The God of the Old Testament is arguably the most unpleasant character in all fiction: jealous and proud of it; a petty, unjust, unforgiving control-freak; a vindictive, bloodthirsty ethnic cleanser; a misogynistic, homophobic, racist, infanticidal, genocidal, filicidal, pestilential, megalomaniacal, sadomasochistic, capriciously malevolent bully.
~ Richard Dawkins (The God Delusion – “The God Hypothesis”, p. 31)
Oh, but of course the story of Adam and Eve was only ever symbolic, wasn’t it? Symbolic?! So Jesus had himself tortured and executed for a symbolic sin by a non-existent individual? Nobody not brought up in the faith could reach any verdict other than “barking mad”.
~ Richard Dawkins (The Root of All Evil? – Part 2, 00:30:25)
We are all atheists about most of the gods that societies have ever believed in. Some of us just go one god further.
~ Richard Dawkins (The Root Of All Evil?)
This is one of the hardest lessons for humans to learn. We cannot admit that things might be neither good nor evil, neither cruel nor kind, but simply callous – indifferent to all suffering, lacking all purpose.
~ Richard Dawkins (River out of Eden)
Your DNA may be destined to mingle with mine. Salutations!
~ Richard Dawkins (River out of Eden)
It would be deeply depressing if the only way children could get moral values was from religion. Either from scripture, and God knows we don’t want them to get it from scripture, I mean, just look at scripture. Or, from being afraid of God, being intimidated by God. Anybody who is good for only those two reasons is not really being good at all. Why not teach children things like the Golden Rule, do as you would be done by, how would you like it if other children did that to you, so why do you do it to them… I think it’s depressing that anybody should suggest that you actually need God in order to be moral. I would hope that our morals come from a better source than that, and therefore they are genuinely moral rather than based on outmoded scripture, or based on fear.
~ Richard Dawkins (BBC, January 29, 2008)
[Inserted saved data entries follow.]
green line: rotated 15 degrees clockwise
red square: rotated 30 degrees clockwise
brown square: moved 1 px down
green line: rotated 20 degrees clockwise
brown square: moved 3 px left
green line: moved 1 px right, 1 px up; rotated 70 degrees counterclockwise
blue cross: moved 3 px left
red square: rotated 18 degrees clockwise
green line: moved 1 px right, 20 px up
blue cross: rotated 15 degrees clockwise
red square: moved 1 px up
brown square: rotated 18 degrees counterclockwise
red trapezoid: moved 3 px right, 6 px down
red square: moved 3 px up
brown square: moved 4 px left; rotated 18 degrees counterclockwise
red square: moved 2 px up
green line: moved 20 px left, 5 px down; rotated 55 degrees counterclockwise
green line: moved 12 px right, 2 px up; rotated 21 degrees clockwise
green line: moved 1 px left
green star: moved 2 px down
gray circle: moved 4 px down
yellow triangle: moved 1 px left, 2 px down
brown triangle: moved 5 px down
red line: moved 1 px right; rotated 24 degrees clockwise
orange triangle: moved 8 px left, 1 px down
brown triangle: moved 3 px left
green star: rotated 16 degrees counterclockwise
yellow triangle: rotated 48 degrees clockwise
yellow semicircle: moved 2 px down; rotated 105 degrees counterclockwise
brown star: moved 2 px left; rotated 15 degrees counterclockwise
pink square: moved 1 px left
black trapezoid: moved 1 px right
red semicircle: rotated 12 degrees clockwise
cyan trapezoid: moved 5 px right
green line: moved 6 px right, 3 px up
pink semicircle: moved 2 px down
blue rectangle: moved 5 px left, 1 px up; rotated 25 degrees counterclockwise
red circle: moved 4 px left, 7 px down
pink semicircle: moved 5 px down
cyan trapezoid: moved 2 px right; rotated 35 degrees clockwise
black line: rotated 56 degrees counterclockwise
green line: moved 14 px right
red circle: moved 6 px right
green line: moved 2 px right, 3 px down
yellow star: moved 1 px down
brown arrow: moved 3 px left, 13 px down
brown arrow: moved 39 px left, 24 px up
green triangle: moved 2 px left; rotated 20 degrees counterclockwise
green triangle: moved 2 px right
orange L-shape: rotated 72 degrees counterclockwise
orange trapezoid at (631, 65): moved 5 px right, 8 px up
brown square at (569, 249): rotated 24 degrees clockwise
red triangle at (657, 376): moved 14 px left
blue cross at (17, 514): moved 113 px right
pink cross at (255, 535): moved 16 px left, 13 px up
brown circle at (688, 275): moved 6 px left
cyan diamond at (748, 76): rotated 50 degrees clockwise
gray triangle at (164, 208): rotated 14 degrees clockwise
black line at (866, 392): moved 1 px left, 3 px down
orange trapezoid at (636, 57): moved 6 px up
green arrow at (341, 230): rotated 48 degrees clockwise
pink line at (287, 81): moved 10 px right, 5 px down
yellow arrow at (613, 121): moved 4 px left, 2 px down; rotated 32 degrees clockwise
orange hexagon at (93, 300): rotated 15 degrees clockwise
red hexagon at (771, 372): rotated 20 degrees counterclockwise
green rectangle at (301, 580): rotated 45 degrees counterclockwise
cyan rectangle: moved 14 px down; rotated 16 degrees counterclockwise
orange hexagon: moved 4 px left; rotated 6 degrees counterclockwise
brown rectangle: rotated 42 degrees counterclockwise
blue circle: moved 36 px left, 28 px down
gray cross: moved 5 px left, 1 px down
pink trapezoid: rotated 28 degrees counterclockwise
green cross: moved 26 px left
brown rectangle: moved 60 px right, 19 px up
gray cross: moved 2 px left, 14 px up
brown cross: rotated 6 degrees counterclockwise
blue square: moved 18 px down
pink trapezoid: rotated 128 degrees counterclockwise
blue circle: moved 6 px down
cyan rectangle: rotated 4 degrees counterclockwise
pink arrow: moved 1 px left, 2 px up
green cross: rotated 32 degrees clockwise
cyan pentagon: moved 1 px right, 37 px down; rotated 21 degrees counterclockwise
The total amount of suffering per year in the natural world is beyond all decent contemplation. During the minute that it takes me to compose this sentence, thousands of animals are being eaten alive, many others are running for their lives, whimpering with fear, others are slowly being devoured from within by rasping parasites, thousands of all kinds are dying of starvation, thirst, and disease. It must be so. If there ever is a time of plenty, this very fact will automatically lead to an increase in the population until the natural state of starvation and misery is restored. In a universe of electrons and selfish genes, blind physical forces and genetic replication, some people are going to get hurt, other people are going to get lucky, and you won’t find any rhyme or reason in it, nor any justice. The universe that we observe has precisely the properties we should expect if there is, at bottom, no design, no purpose, no evil, no good, nothing but pitiless indifference.
~ Richard Dawkins (“God’s Utility Function,” Scientific American, November, 1995, p. 85)
With so many mindbytes to be downloaded, so many mental codons to be replicated, it is no wonder that child brains are gullible, open to almost any suggestion, vulnerable to subversion, easy prey to Moonies, Scientologists and nuns.
~ Richard Dawkins
We admit that we are like apes, but we seldom realise that we are apes.
~ Richard Dawkins
There’s this thing called being so open-minded your brains drop out.
~ Richard Dawkins
There may be fairies at the bottom of the garden. There is no evidence for it, but you can’t prove that there aren’t any, so shouldn’t we be agnostic with respect to fairies?
~ Richard Dawkins
Scientific truth is too beautiful to be sacrificed for the sake of light entertainment or money. Astrology is an aesthetic affront. It cheapens astronomy, like using Beethoven for commercial jingles.